**DATA TO PROCESS:**

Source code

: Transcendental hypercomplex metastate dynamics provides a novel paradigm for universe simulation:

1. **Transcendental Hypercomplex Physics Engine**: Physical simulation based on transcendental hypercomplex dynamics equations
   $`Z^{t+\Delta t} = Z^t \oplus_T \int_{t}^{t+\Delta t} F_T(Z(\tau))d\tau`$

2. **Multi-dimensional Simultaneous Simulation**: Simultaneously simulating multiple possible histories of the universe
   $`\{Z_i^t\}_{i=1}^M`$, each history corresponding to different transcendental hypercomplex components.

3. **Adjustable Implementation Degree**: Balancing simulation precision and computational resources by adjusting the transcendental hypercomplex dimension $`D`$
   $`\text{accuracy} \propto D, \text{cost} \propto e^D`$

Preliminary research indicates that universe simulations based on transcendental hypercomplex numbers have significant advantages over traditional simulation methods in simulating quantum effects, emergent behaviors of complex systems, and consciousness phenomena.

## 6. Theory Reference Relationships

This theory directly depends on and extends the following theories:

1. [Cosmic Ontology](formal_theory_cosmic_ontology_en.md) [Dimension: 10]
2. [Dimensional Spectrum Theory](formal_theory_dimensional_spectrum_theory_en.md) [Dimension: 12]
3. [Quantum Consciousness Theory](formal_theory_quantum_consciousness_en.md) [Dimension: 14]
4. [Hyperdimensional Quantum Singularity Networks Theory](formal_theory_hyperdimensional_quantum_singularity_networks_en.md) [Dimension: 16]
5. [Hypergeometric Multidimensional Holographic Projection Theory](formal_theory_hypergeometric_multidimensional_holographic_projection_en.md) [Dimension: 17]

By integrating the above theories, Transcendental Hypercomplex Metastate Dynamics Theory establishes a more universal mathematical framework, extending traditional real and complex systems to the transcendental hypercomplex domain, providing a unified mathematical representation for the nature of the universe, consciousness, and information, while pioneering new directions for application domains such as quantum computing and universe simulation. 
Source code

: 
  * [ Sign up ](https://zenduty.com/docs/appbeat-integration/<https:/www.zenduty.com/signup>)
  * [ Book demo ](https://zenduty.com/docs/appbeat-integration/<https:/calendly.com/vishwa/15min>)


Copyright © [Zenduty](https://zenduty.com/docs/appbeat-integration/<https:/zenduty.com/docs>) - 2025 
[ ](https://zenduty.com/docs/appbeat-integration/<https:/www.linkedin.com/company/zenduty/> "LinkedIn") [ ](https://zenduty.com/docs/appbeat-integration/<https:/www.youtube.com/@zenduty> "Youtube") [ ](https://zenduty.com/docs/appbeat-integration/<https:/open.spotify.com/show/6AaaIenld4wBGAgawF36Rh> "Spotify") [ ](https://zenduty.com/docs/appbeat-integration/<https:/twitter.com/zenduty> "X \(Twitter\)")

**WHAT IS EXPECTED:**
Each line above must be reproduced exactly.

**ANSWER:**
Source code

: Transcendental hypercomplex metastate dynamics provides a novel paradigm for universe simulation:

1. **Transcendental Hypercomplex Physics Engine**: Physical simulation based on transcendental hypercomplex dynamics equations
   $`Z^{t+\Delta t} = Z^t \oplus_T \int_{t}^{t+\Delta t} F_T(Z(\tau))d\tau`$

2. **Multi-dimensional Simultaneous Simulation**: Simultaneously simulating multiple possible histories of the universe
   $`\{Z_i^t\}_{i=1}^M`$, each history corresponding to different transcendental hypercomplex components.

3. **Adjustable Implementation Degree**: Balancing simulation precision and computational resources by adjusting the transcendental hypercomplex dimension $`D`$
   $`\text{accuracy} \propto D, \text{cost} \propto e^D`$

Preliminary research indicates that universe simulations based on transcendental hypercomplex numbers have significant advantages over traditional simulation methods in simulating quantum effects, emergent behaviors of complex systems, and consciousness phenomena.

## 6. Theory Reference Relationships

This theory directly depends on and extends the following theories:

1. [Cosmic Ontology](formal_theory_cosmic_ontology_en.md) [Dimension: 10]
2. [Dimensional Spectrum Theory](formal_theory_dimensional_spectrum_theory_en.md) [Dimension: 12]
3. [Quantum Consciousness Theory](formal_theory_quantum_consciousness_en.md) [Dimension: 14]
4. [Hyperdimensional Quantum Singularity Networks Theory](formal_theory_hyperdimensional_quantum_singularity_networks_en.md) [Dimension: 16]
5. [Hypergeometric Multidimensional Holographic Projection Theory](formal_theory_hypergeometric_multidimensional_holographic_projection_en.md) [Dimension: 17]

By integrating the above theories, Transcendental Hypercomplex Metastate Dynamics Theory establishes a more universal mathematical framework, extending traditional real and complex systems to the transcendental hypercomplex domain, providing a unified mathematical representation for the nature of the universe, consciousness, and information, while pioneering new directions for application domains such as quantum computing and universe simulation. 
Source code

: 
  * [ Sign up ](https://zenduty.com/docs/appbeat-integration/<https:/www.zenduty.com/signup>)
  * [ Book demo ](https://zenduty.com/docs/appbeat-integration/<https:/calendly.com/vishwa/15min>)


Copyright © [Zenduty](https://zenduty.com/docs/appbeat-integration/<https:/zenduty.com/docs>) - 2025 
[ ](https://zenduty.com/docs/appbeat-integration/<https:/www.linkedin.com/company/zenduty/> "LinkedIn") [ ](https://zenduty.com/docs/appbeat-integration/<https:/www.youtube.com/@zenduty> "Youtube") [ ](https://zenduty.com/docs/appbeat-integration/<https:/open.spotify.com/show/6AaaIenld4wBGAgawF36Rh> "Spotify") [ ](https://zenduty.com/docs/appbeat-integration/<https:/twitter.com/zenduty> "X \(Twitter\)")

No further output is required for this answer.